Cowon's latest flash MP3 player, the iAudio CW300, is hard not to like. From its sleek design to its included software, this elegant device delivers a smooth user experience ideal for those irritated by unintuitive interfaces. Like the before it, this superior model offers both comprehensive functionality and simple operation. Its whopping 512MB of memory is nonexpandable, but we don't see that as a problem. Listeners looking for a higher capacity probably need a hard drive-based MP3 player instead. Measuring 3.25 by 1.57 by 0.73 inches, the CW300 is one of the slimmest MP3 players you'll find. With the AA battery installed, the weight is a mere 2.33 ounces; that's slightly heavier than the older CW200, which uses a smaller AAA cell. The elegant, minimalist device features nothing extraneous; two inconspicuous jog dials on the top and bottom provide access to almost every function. The Record button's smart placement below the main controls safeguards against accidental activation. A Hold switch on the back offers further protection from jostling. Our only real design quibble is with the battery compartment's flip cover, which feels slightly fragile.
The menu structure is blissfully simple: just press the Menu button and scroll to the appropriate selection. However, the blue-backlit screen is somewhat dim, and the brightness isn't adjustable, although the contrast is.
The CW300 comes with a carrying case, a belt clip, an armband, and earbuds from either Cresyn or--for $10 more--Sennheiser. An optional in-line remote control without a display is available for $12. Populating the CW300 with MP3 files was a cinch. After we'd installed the included JetShell software, we used it to transfer songs into the CW300's four albums, which act as separate playlists--a quick, no-nonsense approach to categorization. The albums share the 512MB of nonexpandable memory, which holds about eight hours of music. If you don't need that much, opt for one of the step-down models, which come in and 256MB capacities.
Along with FM recording and playback, the CW300 offers voice recording; a microphone-sensitivity control lets you pick up quiet conversations. On the downside, the device saves in the proprietary SC4 format. JetShell can convert these SC4 clips to WAV and then MP3, but we prefer the way the iRiver avoids these extra steps by capturing FM broadcasts directly to the universally compatible MP3 format.

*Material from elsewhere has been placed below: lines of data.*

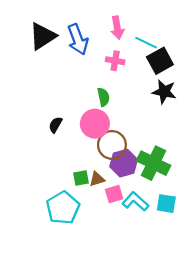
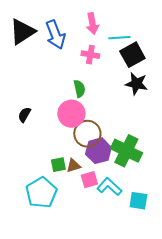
cyan line: (146, 43) -> (119, 38), turned -30
black semicircle: (55, 125) -> (24, 115), moved
cyan square: (166, 204) -> (138, 201), moved

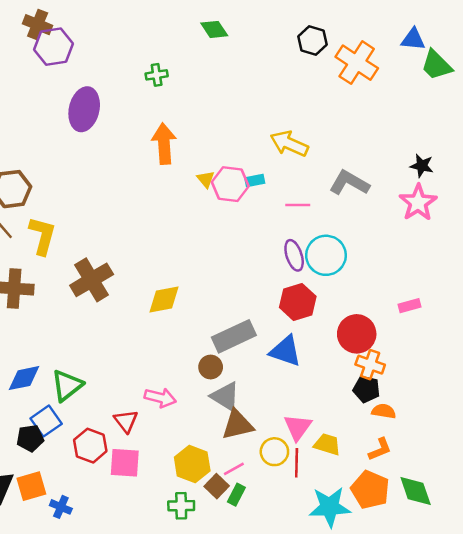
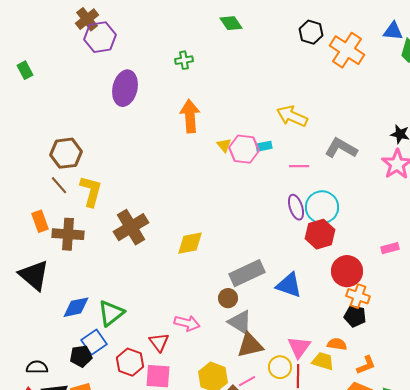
brown cross: (38, 25) -> (87, 19), turned 30
red hexagon: (298, 302) -> (320, 234), moved
orange semicircle: (384, 411) -> (337, 344), moved

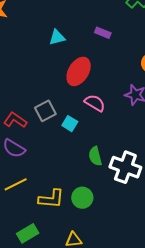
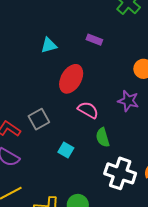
cyan square: (70, 124) -> (66, 150), moved
green semicircle: (95, 156) -> (103, 137), moved

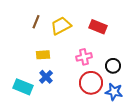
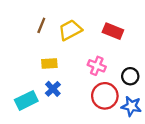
pink cross: (84, 57) -> (97, 66), turned 35
cyan rectangle: (23, 87) -> (26, 100), turned -48

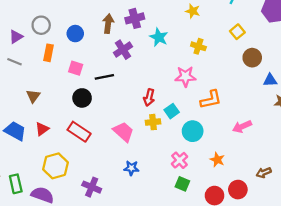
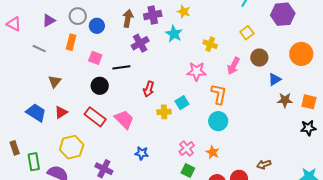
yellow star: (193, 11) -> (184, 12), moved
gray circle: (41, 25) -> (78, 16), moved
purple triangle: (16, 37) -> (49, 20), moved
blue triangle: (270, 80) -> (275, 79), turned -32
red arrow: (149, 97) -> (149, 89), moved
orange L-shape: (211, 100) -> (219, 94), turned -70
pink arrow: (242, 127) -> (233, 66), moved, turned -42
cyan circle: (193, 131) -> (218, 121), moved
pink trapezoid: (123, 132) -> (124, 119), moved
orange star: (217, 160) -> (213, 152), moved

User-defined EQ and the Rock, Jazz, and Classical presets enable you to tweak the sound of your MP3 files. If you opted for the Cresyn earbuds (see the Design section), you'll probably want to increase the Dynamic Bass setting to boost the low-end frequencies.
With its extensive experience in software development, Cowon gave the CW300 several PC-based features not found on other devices. For instance, we like the ability to change EQ and especially FM presets through JetShell as well as via the player's interface. And JetVoiceMail lets you edit voice memos, apply 16 effects--including Reverb, Robot Voice, and Darth Vader (cool!)--and send the recordings through Outlook, Outlook Express, or Netscape Mail.
Although the CW300 does not natively support WMA files, JetShell can convert them to MP3 during song transfer. The process degrades audio quality slightly, so users with most or all of their music saved in WMA should opt for a player with native WMA support. If you have only a smattering of WMA files in your collection, JetShell's MP3-conversion results sound decent enough. Like its sibling, the CW200, the CW300 is an excellent performer delivering quality MP3 playback and voice recording. With an incredibly clean signal-to-noise ratio of 95dB, the sound is clearer than that of almost all other MP3 players. And although the power output is only 8mW per channel, we found the volume loud through full-size Koss headphones. Though the battery life fell well short of the rated 30 hours, the CW300 is still more efficient than most of its competitors, providing about 20 hours of playback on a single AA cell.
We loaded the unit's flash memory with 53.3MB of MP3 files in a scant 70 seconds for a speedy transfer rate of 0.76MB per second.